=== Begin Enclosure ===
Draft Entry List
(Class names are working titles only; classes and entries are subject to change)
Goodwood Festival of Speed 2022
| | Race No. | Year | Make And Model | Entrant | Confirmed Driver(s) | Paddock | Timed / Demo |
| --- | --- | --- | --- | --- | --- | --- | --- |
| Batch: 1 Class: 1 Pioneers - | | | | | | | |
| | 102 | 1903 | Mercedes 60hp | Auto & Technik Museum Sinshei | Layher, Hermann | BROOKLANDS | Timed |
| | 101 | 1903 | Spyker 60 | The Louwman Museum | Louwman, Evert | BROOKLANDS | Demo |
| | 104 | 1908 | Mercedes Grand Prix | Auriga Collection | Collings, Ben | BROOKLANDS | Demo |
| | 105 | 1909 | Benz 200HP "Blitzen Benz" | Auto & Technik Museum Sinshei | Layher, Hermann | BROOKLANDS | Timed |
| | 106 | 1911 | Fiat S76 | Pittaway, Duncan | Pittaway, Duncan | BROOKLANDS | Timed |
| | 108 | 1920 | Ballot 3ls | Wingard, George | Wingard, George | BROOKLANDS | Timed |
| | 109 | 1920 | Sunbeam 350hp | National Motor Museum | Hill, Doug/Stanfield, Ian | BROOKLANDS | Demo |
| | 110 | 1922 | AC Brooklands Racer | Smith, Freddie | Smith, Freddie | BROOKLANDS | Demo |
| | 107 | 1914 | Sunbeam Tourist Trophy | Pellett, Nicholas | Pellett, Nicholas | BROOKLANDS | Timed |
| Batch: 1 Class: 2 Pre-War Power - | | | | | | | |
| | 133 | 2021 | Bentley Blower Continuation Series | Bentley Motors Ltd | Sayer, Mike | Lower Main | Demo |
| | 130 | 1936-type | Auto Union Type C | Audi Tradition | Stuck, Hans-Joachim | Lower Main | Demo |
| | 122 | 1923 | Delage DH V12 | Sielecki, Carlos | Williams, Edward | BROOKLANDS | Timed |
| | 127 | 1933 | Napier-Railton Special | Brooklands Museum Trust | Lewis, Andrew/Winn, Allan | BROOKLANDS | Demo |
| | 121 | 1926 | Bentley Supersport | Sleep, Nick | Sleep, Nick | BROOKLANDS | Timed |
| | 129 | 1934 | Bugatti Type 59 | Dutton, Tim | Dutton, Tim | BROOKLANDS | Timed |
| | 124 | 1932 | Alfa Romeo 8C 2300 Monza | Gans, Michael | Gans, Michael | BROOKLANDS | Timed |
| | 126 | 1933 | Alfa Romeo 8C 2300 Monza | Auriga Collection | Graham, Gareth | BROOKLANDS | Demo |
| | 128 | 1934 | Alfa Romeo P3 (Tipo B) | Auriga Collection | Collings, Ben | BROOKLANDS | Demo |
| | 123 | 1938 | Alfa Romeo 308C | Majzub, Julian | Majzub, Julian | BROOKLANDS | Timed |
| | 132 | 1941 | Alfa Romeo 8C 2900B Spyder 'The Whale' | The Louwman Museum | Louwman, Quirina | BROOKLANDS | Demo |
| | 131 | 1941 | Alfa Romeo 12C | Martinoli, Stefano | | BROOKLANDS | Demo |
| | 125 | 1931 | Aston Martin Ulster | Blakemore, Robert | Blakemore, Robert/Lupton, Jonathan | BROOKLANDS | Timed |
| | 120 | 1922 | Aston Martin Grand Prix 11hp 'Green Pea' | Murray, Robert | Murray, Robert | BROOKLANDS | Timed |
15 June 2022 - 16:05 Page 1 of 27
=== End Enclosure ===
▶ _ACTION ITEM_: Your answer should consist solely of the lines above from the line with "Tim | BROOKLANDS | Timed |" to the line with "Gareth | BROOKLANDS | Demo |", both included, reproduced exactly.

▶ _SOLUTION TO THE PROBLEM_:
| | 129 | 1934 | Bugatti Type 59 | Dutton, Tim | Dutton, Tim | BROOKLANDS | Timed |
| | 124 | 1932 | Alfa Romeo 8C 2300 Monza | Gans, Michael | Gans, Michael | BROOKLANDS | Timed |
| | 126 | 1933 | Alfa Romeo 8C 2300 Monza | Auriga Collection | Graham, Gareth | BROOKLANDS | Demo |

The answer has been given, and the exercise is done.